Ma il corpo misterioso in cui la multiformità dei tanti lontani e tra loro diversi si fonde nella comunione di “una cosa sola” non vive in un aldilà paradisiaco: la sua esistenza si prolunga dentro i limiti e le contraddizioni della storia concreta del mondo. Scontrandosi con il male che la minaccia dal suo stesso interno, la Chiesa ha voluto presentarsi anche nelle vesti della Nave che ci traghetta offrendo riparo mentre procede la navigazione in un mare agitato, pieno di insidie. Nuova Arca dell’alleanza, è la Barca di Pietro che si apre a ogni credente disposto a lanciarsi verso una terra ancora sconosciuta. Forte della sola sicurezza della speranza, robusta come una fortezza dalle solide mura, tra le sue braccia cresce l’umanità di un Popolo santificato, riunito in una Città ricostruita dalle sue fondamenta, anticipo della Gerusalemme senza macchie verso cui si rivolgono le attese di bene e di pace delle genti di ogni tempo.

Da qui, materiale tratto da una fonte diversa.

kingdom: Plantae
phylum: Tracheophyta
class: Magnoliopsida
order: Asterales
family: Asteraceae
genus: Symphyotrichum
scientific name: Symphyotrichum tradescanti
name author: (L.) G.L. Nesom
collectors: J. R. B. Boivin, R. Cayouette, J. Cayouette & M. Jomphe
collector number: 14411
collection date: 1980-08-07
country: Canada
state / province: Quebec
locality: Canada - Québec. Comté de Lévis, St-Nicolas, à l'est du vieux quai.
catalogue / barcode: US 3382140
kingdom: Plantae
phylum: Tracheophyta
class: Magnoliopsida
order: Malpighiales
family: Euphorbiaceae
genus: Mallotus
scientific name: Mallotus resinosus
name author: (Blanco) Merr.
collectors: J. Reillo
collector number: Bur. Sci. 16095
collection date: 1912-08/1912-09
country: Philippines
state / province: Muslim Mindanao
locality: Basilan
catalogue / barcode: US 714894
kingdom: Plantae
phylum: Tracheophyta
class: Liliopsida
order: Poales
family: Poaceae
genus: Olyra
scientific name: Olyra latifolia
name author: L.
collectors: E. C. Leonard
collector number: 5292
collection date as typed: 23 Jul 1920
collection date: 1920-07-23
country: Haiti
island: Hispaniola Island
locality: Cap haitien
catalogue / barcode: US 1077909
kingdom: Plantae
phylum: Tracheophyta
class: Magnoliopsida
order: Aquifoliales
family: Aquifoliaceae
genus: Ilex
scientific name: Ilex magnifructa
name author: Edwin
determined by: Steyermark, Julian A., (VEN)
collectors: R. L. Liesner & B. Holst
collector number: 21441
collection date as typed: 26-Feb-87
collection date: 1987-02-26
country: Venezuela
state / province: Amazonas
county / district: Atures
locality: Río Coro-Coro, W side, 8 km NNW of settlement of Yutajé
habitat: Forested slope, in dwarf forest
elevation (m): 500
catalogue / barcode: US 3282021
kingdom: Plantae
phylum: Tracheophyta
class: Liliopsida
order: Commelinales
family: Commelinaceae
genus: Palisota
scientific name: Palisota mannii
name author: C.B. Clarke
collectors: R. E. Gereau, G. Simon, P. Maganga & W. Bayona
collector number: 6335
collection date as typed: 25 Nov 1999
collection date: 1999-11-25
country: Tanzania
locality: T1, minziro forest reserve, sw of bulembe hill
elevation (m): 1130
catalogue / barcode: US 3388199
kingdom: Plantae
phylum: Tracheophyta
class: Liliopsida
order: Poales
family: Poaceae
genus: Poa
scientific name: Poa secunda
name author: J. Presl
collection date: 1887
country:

In questa nobile proliferazione di antiche simbologie si inserisce anche il paragone con l’albero che affonda le radici nel terreno che gli dà sostegno e alimento. Noi vediamo i rami fiorenti. Ci ripariamo alla loro ombra generosa. Ne gustiamo volentieri i frutti saporiti. Ma questa vitalità prorompente non esisterebbe se alle sue spalle non ci fosse l’instancabile lavorio di una continua assimilazione, trasformazione e rigenerazione di succhi e sostanze prelevati dagli strati più nascosti del sottosuolo, senza i quali resterebbe arida la superficie riscaldata dal sole splendente. Così è, per analogia, nel cuore dell’esperienza cristiana che si tramanda sul filo dei secoli.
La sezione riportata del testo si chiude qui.